Government officials admit they don't know how many older Australians are languishing in hospitals because they can't get into aged care, as concerns mount about a long-term shortage of workers in the sector.
A growing backlog of older people in hospitals has been the subject of numerous complaints from state governments, who argue their federal counterpart should do more to open up nursing home beds.
Asked how many people are impacted, Health and Aged Care Department secretary Blair Comley said some governments collected information on the issue but more consistency was needed.
"We would not definitively know," he told a parliamentary inquiry on Wednesday.
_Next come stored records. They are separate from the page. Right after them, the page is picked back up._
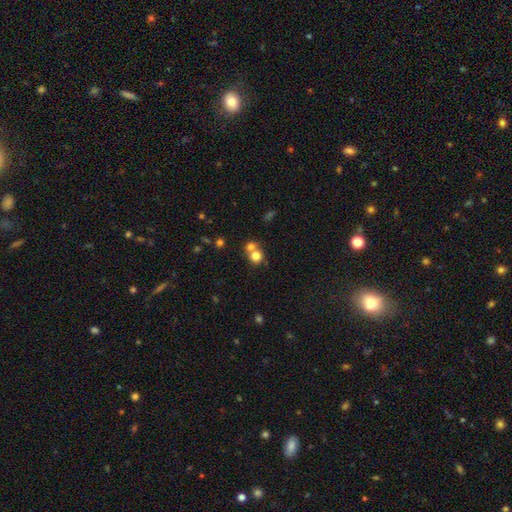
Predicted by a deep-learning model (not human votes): This appears to be a smooth galaxy with no disk features (77%) that is round (83%). Merging: merger (50%).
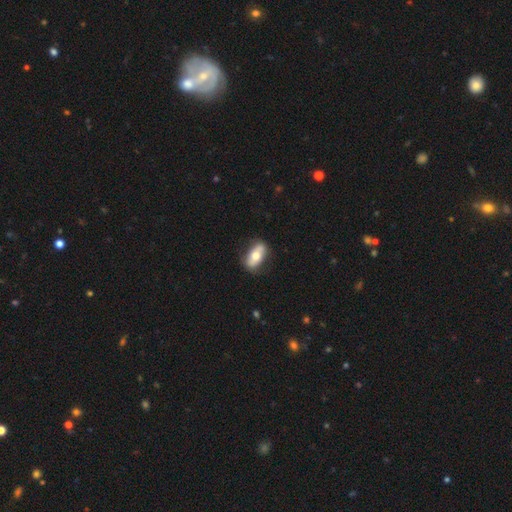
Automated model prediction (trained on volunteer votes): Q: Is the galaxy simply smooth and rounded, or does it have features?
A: smooth — 60%.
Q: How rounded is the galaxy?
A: in between — 85%.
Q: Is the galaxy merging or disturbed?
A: none — 79%.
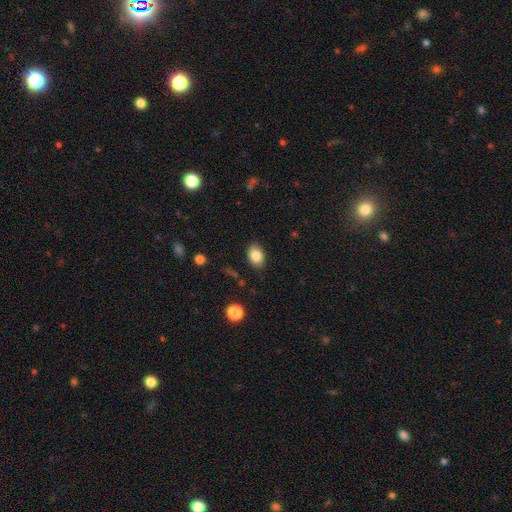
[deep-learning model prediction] The model was most divided on "how rounded": in between: 79%, round: 20%, cigar-shaped: 1%. More confident: merging — none (86%); smooth or featured — smooth (85%).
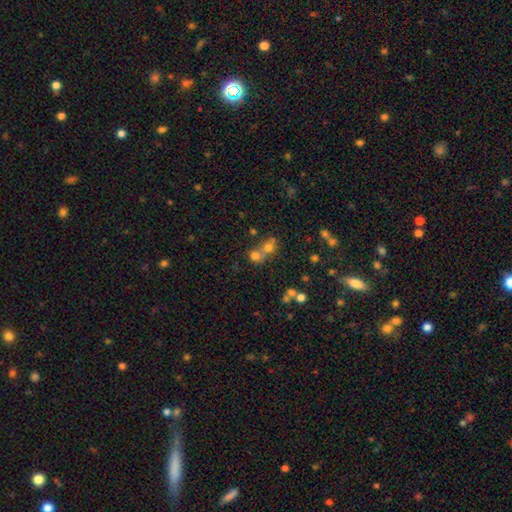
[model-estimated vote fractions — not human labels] A smooth galaxy with no disk features (63%) that is round (79%). Merging: merger (58%).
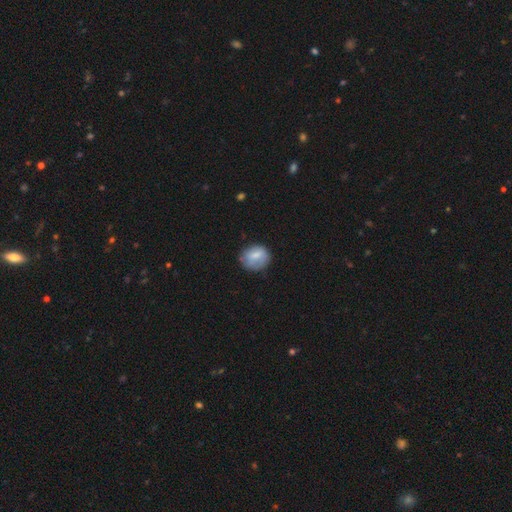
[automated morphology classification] smooth_or_featured: smooth (p=0.74) [alt: featured or disk p=0.18]
how_rounded: round (p=0.72) [alt: in between p=0.27]
merging: none (p=0.69) [alt: minor disturbance p=0.22]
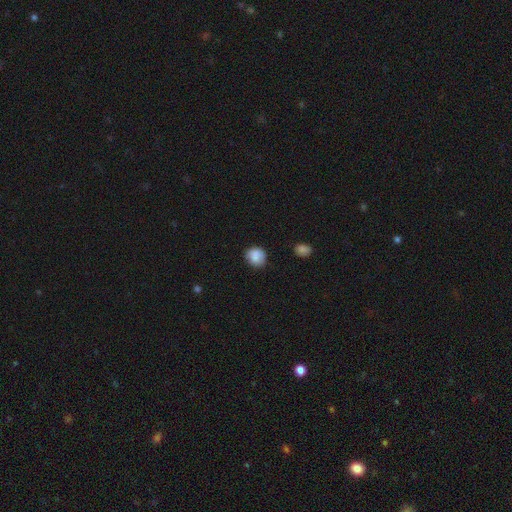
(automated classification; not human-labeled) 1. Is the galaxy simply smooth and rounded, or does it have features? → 87% smooth, 8% star or artifact, 5% featured or disk.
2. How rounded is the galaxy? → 80% round, 19% in between, 1% cigar-shaped.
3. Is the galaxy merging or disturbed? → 78% none, 17% minor disturbance, 3% major disturbance, 2% merger.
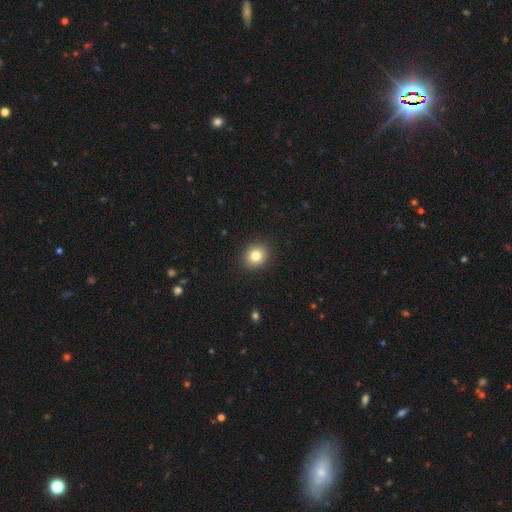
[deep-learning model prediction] A smooth galaxy with no disk features (82%) that is round (76%).

Vote fractions:
- Smooth or featured? smooth: 82% / star or artifact: 10% / featured or disk: 8%
- How rounded? round: 76% / in between: 23% / cigar-shaped: 1%
- Merging? none: 91% / minor disturbance: 6% / major disturbance: 2% / merger: 1%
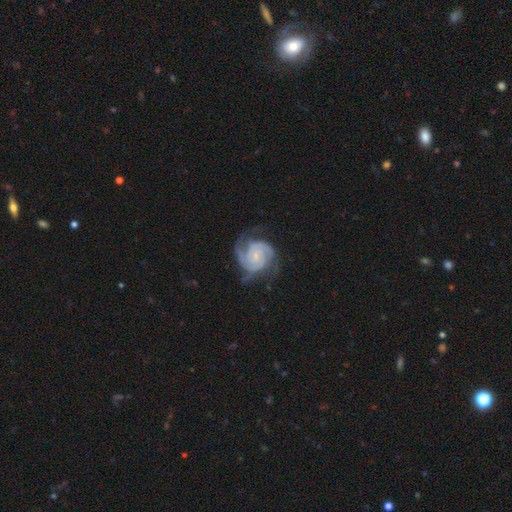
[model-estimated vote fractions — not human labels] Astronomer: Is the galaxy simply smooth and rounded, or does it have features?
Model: featured or disk — 88%.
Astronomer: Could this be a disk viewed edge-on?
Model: no — 98%.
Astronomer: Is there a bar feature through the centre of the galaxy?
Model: no — 65%.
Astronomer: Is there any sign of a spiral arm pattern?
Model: yes — 98%.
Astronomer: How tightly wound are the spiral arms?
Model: tight — 59% (runner-up: medium, 34%).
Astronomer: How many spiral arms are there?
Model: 2 — 45% (runner-up: 3, 28%).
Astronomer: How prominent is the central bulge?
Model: small — 70%.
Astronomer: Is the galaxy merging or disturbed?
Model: none — 66%.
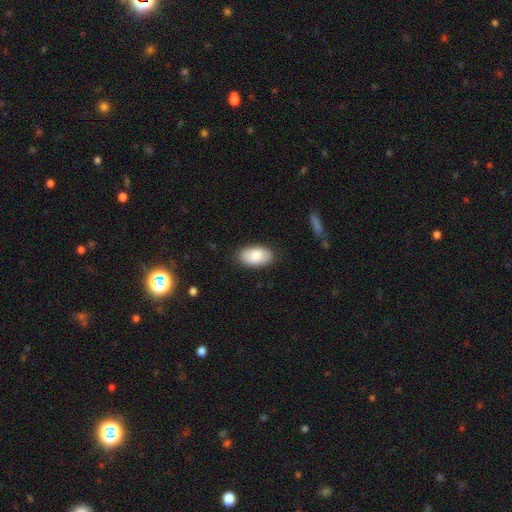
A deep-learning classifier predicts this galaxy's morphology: Q: Smooth or featured?
A: smooth (85%); runner-up: featured or disk (9%)
Q: How rounded?
A: in between (95%); runner-up: round (4%)
Q: Merging?
A: none (86%); runner-up: minor disturbance (11%)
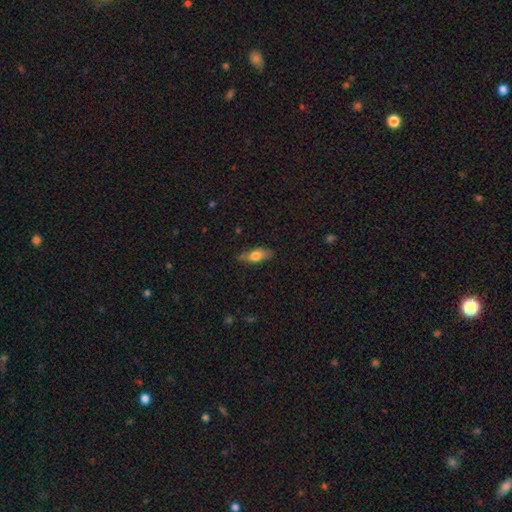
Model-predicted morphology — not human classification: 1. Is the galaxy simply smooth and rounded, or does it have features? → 71% smooth, 22% featured or disk, 7% star or artifact.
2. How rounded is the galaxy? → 75% in between, 22% cigar-shaped, 3% round.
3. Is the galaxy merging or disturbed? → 77% none, 18% minor disturbance, 4% major disturbance, 1% merger.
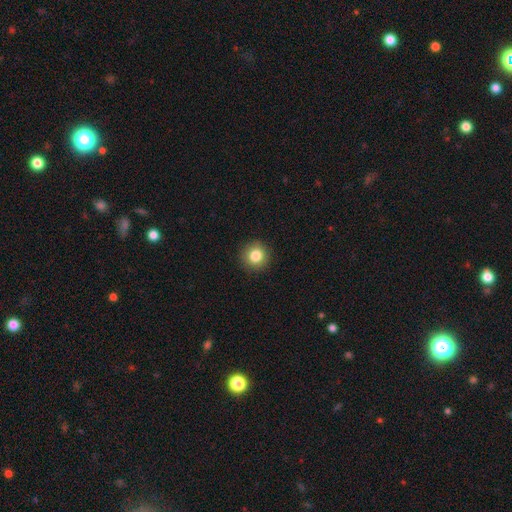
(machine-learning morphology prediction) A smooth galaxy with no disk features (83%) that is round (93%). Merging: none (92%).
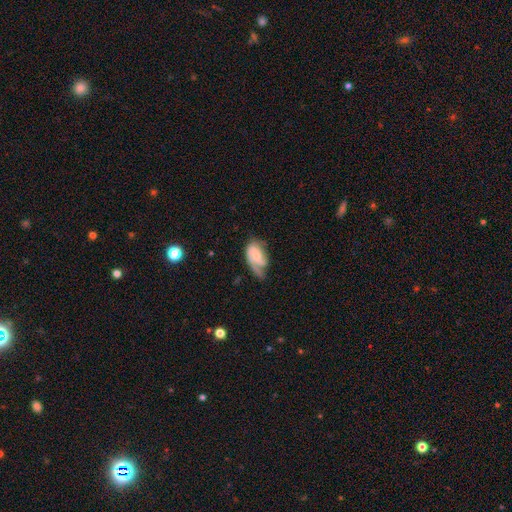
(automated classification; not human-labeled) The model was most divided on "spiral arm count": 2: 42%, 1: 40%, can't tell: 12%, 3: 4%, 4: 1%, more than 4: 1%. Remaining: edge-on disk — no (96%); spiral arms — yes (90%); smooth or featured — featured or disk (70%); bar — no (58%); bulge size — small (52%); merging — none (45%); spiral winding — medium (41%).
States claim the lack of aged care spots is forcing them to spend millions of extra dollars to keep people in hospitals.
Commonwealth and state ministers are expected to discuss the issue at a meeting on December 12.
It seemed like the department had its "head in the sand" on the issue, opposition aged care spokeswoman Anne Ruston said in the inquiry hearing.
Government officials also revealed they have been rolling out "interim" home care packages to older Australians who need support, rather than full packages promised by Labor.
These interim packages provide only 60 per cent of the care a person has been assessed as needing and generally run for 10 weeks before the full level of funding kicks in.
Of the people who have been given a home care package since October, 93 per cent are on interim packages, the department said.
The comments follow revelations Australia is facing a larger-than-anticipated shortage of aged care workers because the federal government bungled forecasts of staffing levels.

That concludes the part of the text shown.